NIH lifts some restrictions on embryonic stem cell funding

April 17, 2009

(Chattahbox) — In a move guaranteed to cause widespread delight for scientists, and some heated debate, President Obama and his team have announced plans to lift several financial restrictions on stem cell research that were enacted by President Bush.

The new proposal, reviewed in today’s New York Times, would restrict federal funding to research done on stem cells gathered from unwanted embryos at fertility clinics. Any research that would create such material on purpose will still be denied access to such government grants.

The ink on these proposals is not even dry, yet science has already found flaws; Some experts believe the new rules will restrict research on creating new organs to help transplant patients. The regulations also require that a donor be told how the cells will be used,  and this may render some of the cell lines approved under President Bush utterly useless to anyone whose research is dependent on federal funds.

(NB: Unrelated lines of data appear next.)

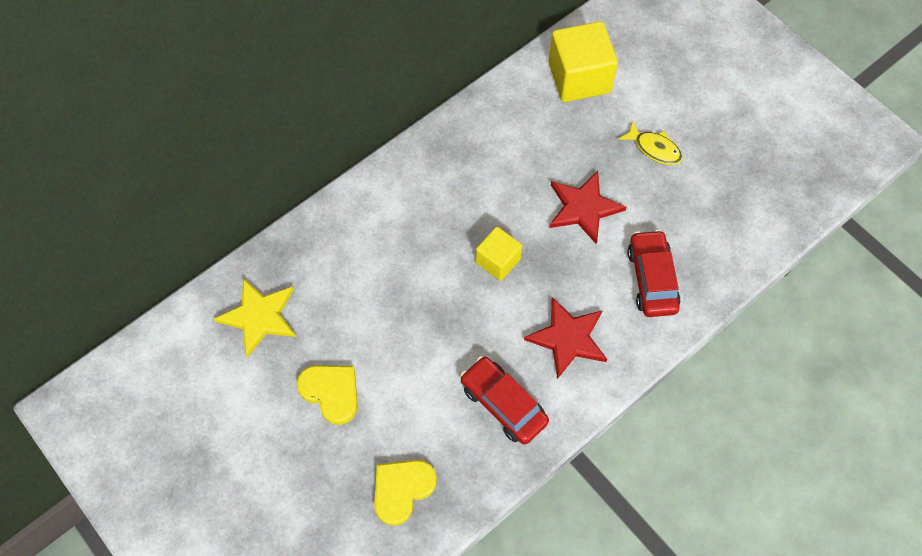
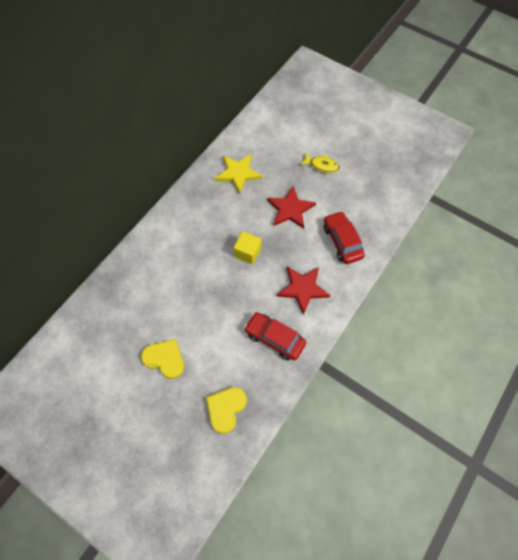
camera: 15 degrees left, 0 degrees up
yellow star [214,278,296,357] -> yellow star moved to [215,154,263,194]
yellow cube [549,21,618,102] -> none

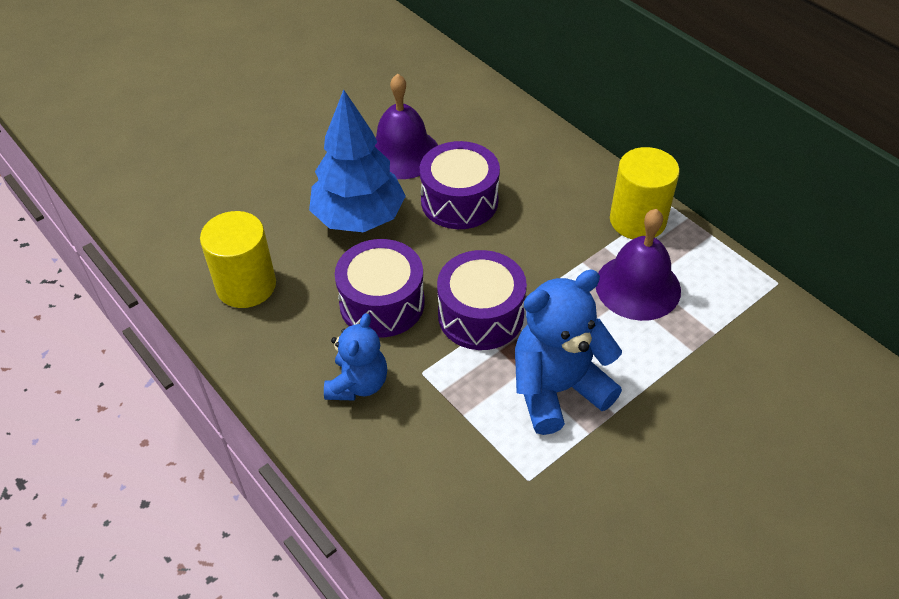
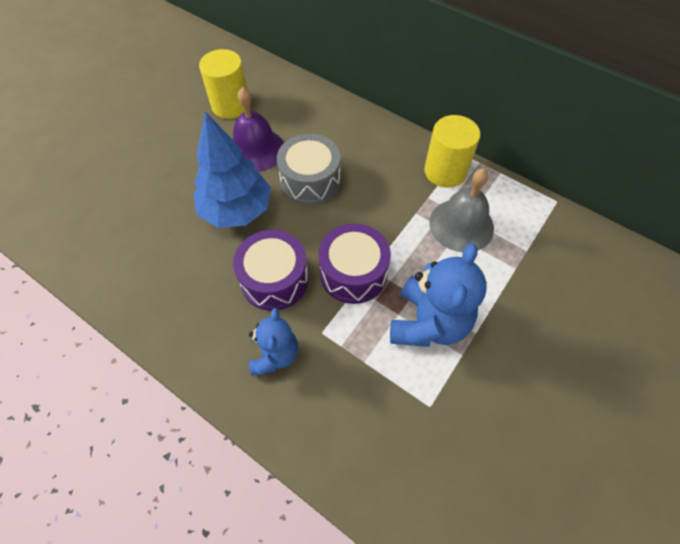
camera: 15 degrees left, 10 degrees up
yellow cylinder [200,211,276,308] -> yellow cylinder moved to [199,49,248,119]
purple drum [420,141,500,229] -> grey drum [277,134,341,205]
blue teddy bear [515,270,622,435] -> blue teddy bear turned 150 degrees clockwise [390,243,487,347]
purple bell [596,209,681,321] -> grey bell [429,169,494,252]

Overall, however, reaction is good; “This is an important advance that allows for a huge increase in funding of stem cell lines,” Dr. Raynard S. Kington, Acting Director of the National Institutes of Health, told reporters. “It will be a huge boost for the science in this area.”

The recent, much-criticized stimulus plan includes $10-billion for new stem cell research, and officials at the N.I.H. have already approved more than twenty new projects. But these cannot start until the new rules receive their final approval from Congress; And that could take time.

Last year, 260 projects received a total of just $88-million in funding for work done with Bush-approved cells. The new rules will induce dramatic and much-needed change, “We’re likely to greatly increase the number of stem cell lines eligible for funding,” Dr. Kington told reporters. “Ultimately, this will have a significant impact on human health and the threat of disease.”

President Obama’s new guidelines will be published next week, and the N.I.H. and other health bodies will invite comments for just 30-days. Any revisions will then become part of the rules, which will be reviewed on a regular basis, and can still be changed or updated if the need should arise.

This is the third time such a bill has been presented to Congress. The other two passed, but were vetoed by President Bush. Dr. Kington is sure this third time’s the charm, “We have proposed guidelines that are appropriate for where we are now,” he told the press. “There is broad support for this.” he explained.

His confidence, however, is not wholly shared by some of his peers; Many scientists are worried the new bill prohibits therapeutic cloning or the use of a patient’s own cells, either of which are important ideas in matching organs before transplantation. But Dr. Kington does not see a problem as neither procedure has ever succeeded in humans. And his lack of alarm is well-founded; Under the new rules, Doctors would have the scope to create thousands of lines, each one completely unique, thus effectively eliminating any real chance of an organ’s rejection by the recipient patent.

The new proposals also come with commendable layers of safety; It is made very clear that only embryos made for reproductive procedures can be used by researchers with federal funds; Also, each donor must be fully informed of her options, and that whatever they decide can be done with the embryo cannot and must not affect their quality of care. It is also required that the Doctor charged with providing that care and the researcher who ultimately receives the donation should be different people, to avoid any conflict.

The new bill will be ready for voting by July 7th. How soon it becomes law is then dependent on Congress.